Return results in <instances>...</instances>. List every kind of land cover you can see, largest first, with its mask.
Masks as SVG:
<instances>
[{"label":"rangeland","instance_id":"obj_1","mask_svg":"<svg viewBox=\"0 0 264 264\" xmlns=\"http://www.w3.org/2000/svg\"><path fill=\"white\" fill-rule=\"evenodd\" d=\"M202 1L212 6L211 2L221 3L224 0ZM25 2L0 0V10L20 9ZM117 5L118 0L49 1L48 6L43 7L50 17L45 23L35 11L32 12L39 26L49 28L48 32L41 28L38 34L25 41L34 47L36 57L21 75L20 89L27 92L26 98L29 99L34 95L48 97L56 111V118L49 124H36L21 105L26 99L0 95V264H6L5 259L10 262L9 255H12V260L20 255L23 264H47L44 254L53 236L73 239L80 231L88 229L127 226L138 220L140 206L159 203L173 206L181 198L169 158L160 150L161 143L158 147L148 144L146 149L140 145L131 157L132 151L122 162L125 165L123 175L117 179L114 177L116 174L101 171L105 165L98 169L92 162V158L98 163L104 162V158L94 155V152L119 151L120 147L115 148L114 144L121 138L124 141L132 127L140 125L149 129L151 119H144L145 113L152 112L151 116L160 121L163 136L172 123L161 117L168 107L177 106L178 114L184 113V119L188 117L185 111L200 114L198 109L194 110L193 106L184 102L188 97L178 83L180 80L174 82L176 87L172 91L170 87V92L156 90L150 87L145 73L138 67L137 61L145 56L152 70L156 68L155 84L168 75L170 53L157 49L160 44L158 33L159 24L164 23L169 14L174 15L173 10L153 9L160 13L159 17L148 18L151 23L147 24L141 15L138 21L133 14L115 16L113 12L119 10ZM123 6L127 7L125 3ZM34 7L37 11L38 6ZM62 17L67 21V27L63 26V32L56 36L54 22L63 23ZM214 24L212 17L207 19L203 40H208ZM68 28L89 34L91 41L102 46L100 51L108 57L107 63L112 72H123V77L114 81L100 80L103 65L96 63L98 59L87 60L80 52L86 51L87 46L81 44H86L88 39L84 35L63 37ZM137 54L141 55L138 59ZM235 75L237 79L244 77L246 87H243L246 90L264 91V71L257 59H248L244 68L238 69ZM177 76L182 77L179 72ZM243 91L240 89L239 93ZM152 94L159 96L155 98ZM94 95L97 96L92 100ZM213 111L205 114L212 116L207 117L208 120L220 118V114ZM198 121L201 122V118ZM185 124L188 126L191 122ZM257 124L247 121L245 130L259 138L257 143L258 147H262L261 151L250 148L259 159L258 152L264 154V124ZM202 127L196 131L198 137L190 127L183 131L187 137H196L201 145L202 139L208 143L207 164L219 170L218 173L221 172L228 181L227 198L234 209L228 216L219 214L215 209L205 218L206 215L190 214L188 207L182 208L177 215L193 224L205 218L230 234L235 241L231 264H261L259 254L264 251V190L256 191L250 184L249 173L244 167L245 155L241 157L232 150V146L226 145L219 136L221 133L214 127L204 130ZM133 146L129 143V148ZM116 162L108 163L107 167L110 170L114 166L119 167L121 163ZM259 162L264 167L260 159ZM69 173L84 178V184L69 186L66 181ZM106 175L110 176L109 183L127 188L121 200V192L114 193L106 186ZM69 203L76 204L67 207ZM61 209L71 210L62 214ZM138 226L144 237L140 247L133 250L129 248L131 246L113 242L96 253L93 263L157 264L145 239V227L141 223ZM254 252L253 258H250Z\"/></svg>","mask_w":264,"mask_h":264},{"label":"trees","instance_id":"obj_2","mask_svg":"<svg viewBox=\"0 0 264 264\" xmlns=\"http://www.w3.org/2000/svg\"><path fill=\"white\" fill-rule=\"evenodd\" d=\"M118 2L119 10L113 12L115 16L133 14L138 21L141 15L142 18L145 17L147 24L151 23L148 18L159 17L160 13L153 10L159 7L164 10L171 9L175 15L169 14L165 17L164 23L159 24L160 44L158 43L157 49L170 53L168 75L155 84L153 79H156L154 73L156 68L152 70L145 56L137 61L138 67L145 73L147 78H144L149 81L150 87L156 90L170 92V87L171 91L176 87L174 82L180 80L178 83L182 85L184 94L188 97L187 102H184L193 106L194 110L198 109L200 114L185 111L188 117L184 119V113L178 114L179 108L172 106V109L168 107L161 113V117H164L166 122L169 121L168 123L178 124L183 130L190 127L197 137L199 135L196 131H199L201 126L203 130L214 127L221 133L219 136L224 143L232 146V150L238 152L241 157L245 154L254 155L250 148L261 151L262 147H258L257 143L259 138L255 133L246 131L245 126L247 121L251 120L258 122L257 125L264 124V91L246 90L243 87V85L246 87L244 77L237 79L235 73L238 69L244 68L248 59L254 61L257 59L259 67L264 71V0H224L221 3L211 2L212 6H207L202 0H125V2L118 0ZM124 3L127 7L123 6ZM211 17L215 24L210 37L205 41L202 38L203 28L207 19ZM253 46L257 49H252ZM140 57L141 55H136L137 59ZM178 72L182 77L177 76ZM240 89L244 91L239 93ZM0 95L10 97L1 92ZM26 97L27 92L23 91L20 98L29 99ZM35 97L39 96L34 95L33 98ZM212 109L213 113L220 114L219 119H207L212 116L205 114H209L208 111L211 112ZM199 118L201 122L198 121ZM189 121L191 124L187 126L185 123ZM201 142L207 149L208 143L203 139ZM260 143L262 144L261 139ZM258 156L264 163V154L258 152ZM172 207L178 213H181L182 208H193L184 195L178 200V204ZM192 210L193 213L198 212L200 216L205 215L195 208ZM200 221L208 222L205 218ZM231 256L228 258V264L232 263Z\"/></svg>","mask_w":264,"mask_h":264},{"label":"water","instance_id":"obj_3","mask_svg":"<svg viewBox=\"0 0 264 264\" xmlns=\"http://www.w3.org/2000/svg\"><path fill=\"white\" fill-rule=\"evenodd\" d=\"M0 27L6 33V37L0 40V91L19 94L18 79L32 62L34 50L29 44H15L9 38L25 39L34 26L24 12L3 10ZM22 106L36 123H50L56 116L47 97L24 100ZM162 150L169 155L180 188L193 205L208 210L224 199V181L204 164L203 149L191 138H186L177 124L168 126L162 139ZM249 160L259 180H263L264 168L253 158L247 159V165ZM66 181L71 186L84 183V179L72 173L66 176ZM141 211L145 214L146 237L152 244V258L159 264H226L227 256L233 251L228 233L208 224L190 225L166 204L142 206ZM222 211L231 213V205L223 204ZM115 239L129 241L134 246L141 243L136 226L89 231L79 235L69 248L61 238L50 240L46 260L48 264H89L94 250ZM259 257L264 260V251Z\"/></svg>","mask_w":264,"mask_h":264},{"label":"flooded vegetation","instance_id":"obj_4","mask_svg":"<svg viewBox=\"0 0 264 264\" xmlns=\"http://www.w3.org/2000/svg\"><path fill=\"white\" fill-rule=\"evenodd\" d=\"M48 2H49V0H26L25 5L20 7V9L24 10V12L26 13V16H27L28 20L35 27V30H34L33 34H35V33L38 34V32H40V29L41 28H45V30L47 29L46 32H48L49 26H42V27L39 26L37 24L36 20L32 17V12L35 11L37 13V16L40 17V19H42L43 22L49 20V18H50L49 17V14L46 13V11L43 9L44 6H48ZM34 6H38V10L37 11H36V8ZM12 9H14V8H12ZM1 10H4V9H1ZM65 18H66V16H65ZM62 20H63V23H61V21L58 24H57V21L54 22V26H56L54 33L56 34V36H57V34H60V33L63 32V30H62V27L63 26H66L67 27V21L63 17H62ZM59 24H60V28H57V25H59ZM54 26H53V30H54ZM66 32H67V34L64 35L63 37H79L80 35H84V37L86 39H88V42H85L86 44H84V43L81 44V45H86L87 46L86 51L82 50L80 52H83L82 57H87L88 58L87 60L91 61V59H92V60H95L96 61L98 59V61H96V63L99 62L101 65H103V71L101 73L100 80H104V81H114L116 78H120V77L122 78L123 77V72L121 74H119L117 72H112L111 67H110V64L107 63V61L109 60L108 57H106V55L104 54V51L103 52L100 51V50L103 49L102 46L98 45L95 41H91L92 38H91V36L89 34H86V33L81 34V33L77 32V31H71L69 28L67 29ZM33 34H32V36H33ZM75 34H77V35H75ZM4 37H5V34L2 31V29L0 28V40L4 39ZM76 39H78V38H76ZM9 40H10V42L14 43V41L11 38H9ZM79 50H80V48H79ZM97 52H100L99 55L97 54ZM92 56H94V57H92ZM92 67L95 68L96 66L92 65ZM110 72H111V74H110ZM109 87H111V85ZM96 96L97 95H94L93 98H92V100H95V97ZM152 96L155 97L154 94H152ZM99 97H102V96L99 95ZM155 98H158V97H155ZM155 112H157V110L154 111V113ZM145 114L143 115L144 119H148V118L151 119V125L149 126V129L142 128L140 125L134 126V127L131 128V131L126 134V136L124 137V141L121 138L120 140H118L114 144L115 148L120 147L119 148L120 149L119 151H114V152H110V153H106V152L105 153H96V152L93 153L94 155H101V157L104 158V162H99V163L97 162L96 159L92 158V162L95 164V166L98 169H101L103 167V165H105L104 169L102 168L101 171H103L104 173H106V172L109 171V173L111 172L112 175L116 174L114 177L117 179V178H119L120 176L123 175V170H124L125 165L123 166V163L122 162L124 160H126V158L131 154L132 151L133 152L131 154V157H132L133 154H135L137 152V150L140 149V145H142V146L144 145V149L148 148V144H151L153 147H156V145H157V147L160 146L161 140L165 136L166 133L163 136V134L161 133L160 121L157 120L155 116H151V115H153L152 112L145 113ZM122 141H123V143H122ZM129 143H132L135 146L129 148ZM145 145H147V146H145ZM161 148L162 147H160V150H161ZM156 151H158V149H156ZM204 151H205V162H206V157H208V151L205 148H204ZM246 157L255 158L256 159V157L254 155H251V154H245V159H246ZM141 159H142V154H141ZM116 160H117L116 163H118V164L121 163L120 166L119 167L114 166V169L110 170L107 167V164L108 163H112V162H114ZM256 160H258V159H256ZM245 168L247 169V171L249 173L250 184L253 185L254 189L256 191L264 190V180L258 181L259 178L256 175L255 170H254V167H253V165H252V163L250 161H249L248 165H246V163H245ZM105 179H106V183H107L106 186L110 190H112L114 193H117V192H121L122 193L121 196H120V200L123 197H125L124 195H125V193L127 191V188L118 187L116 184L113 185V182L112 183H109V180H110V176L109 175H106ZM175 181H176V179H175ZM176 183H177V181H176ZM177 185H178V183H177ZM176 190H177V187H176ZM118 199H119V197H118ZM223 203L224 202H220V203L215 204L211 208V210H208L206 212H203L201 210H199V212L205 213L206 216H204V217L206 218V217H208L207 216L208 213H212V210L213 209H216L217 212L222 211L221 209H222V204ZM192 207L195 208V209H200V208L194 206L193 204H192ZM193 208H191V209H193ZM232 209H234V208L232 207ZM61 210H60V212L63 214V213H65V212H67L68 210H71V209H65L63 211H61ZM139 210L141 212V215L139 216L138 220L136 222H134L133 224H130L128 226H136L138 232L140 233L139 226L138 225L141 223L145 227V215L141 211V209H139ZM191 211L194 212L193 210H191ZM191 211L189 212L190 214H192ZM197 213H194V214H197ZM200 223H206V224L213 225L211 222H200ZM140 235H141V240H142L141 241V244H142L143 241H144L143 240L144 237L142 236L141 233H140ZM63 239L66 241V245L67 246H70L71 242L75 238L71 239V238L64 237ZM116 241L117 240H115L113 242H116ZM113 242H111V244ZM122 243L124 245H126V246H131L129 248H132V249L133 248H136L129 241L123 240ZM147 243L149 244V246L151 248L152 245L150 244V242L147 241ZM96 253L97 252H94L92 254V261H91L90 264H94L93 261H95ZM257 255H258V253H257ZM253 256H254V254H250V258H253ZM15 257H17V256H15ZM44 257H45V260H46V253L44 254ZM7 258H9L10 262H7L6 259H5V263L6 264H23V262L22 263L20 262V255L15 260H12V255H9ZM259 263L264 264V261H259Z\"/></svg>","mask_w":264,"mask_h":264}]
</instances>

------------------------------

▶ _Aim_:
Please list each line of the records above that contains the string "instances", matching case exactly.

▶ _Solved exercise_:
Return results in <instances>...</instances>. List every kind of land cover you can see, largest first, with its mask.
<instances>
</instances>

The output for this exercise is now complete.